Any former Bushie would be rejected as part of the cabal that lied us into the Iraq War. That eliminates Condoleezza Rice who was also national security adviser who ignored the warnings that resulted in 9/11. Nominating Condi would be a national media field day, and would not pass muster with many of the Cheney-ites anyhow.

That leaves Tom Ridge, former Pennsylvania governor, and the first head of the Department of Homeland Security. Ridge is the only one who could claim to have national security, if not foreign policy, experience, and not be tainted by association with Bush and Cheney.

But Tom Ridge is pro-choice. Conservatives already do not trust Romney to be sufficiently anti-choice, so he has even less wiggle room than did John McCain.

Rick Santorum? Putting Santorum on the ticket would go some way to uniting the party and appealing to the far right wing. But, for all his bluster about Iran, Santorum never sat on the Senate Defense, Intelligence or Foreign Relations Committees. Thus, Santorum does not fill Romney's foreign policy gap either.

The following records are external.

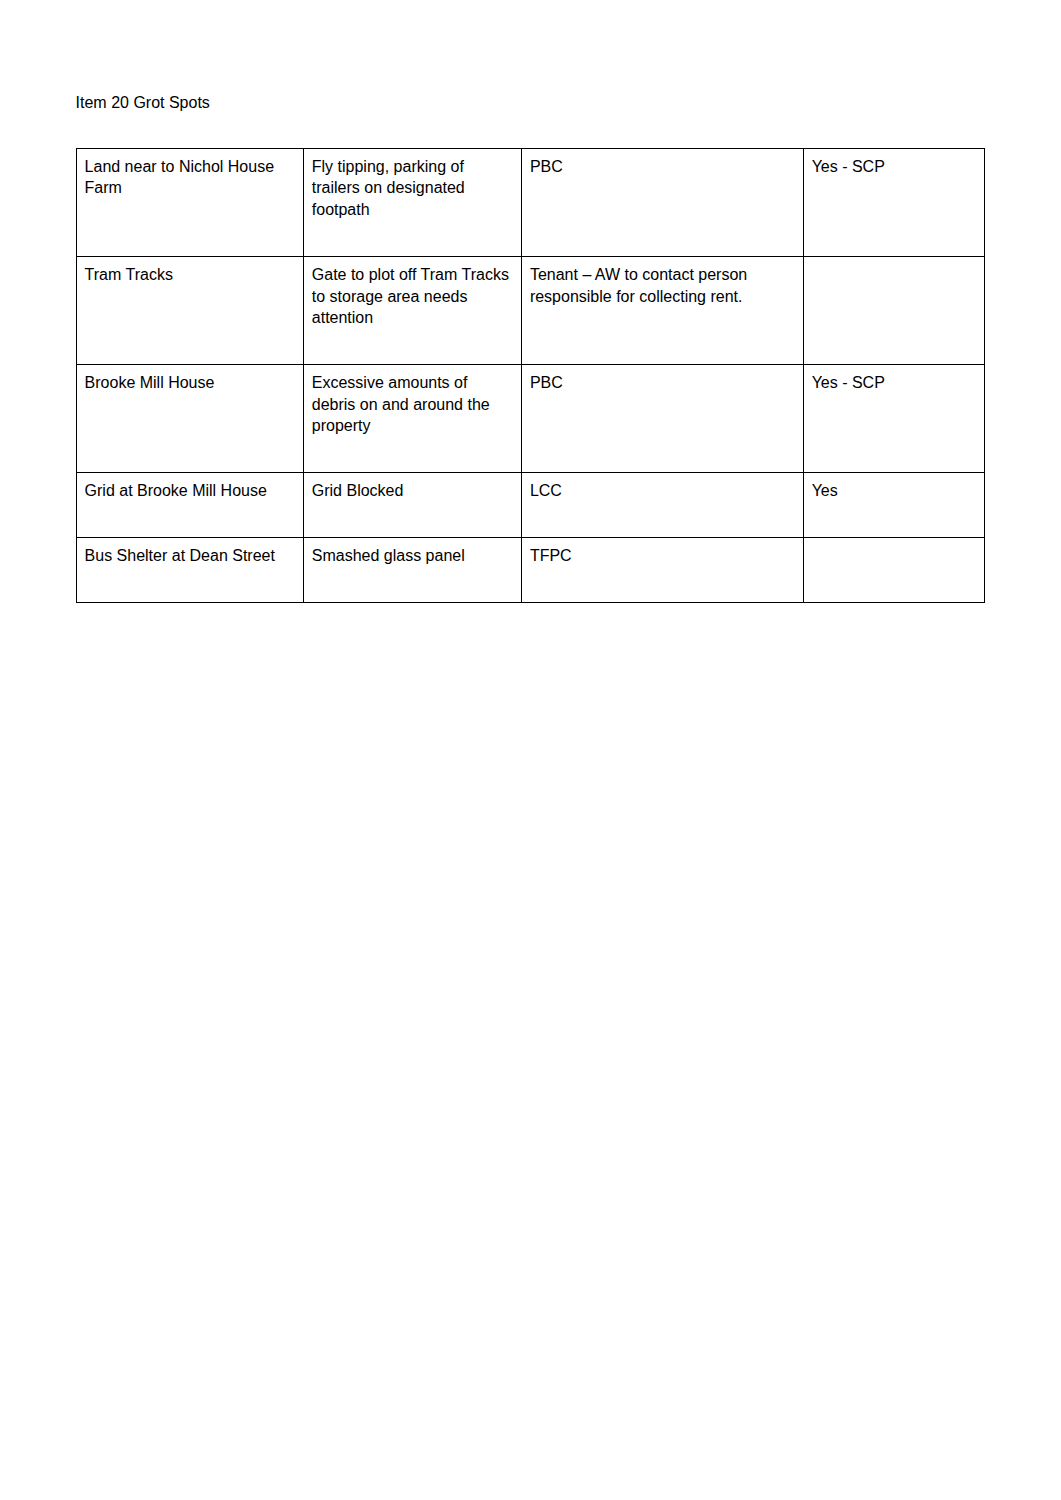Item 20 Grot Spots
| Land near to Nichol House Farm | Fly tipping, parking of trailers on designated footpath | PBC | Yes - SCP |
| Tram Tracks | Gate to plot off Tram Tracks to storage area needs attention | Tenant – AW to contact person responsible for collecting rent. | |
| Brooke Mill House | Excessive amounts of debris on and around the property | PBC | Yes - SCP |
| Grid at Brooke Mill House | Grid Blocked | LCC | Yes |
| Bus Shelter at Dean Street | Smashed glass panel | TFPC | |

Gingrich? Anyone who would choose Gingrich as vice-president would have to hire a full-time taster. Besides, Gingrich was for bombing Libya before he was against it, and has no real track-record in foreign policy either.

Without any foreign policy weight on the Republican (!) side, the Obama-Biden ticket would handily win the fight over basic security -- one of humankind's primal instincts.

Anybody out there who can see Russia from their front porch?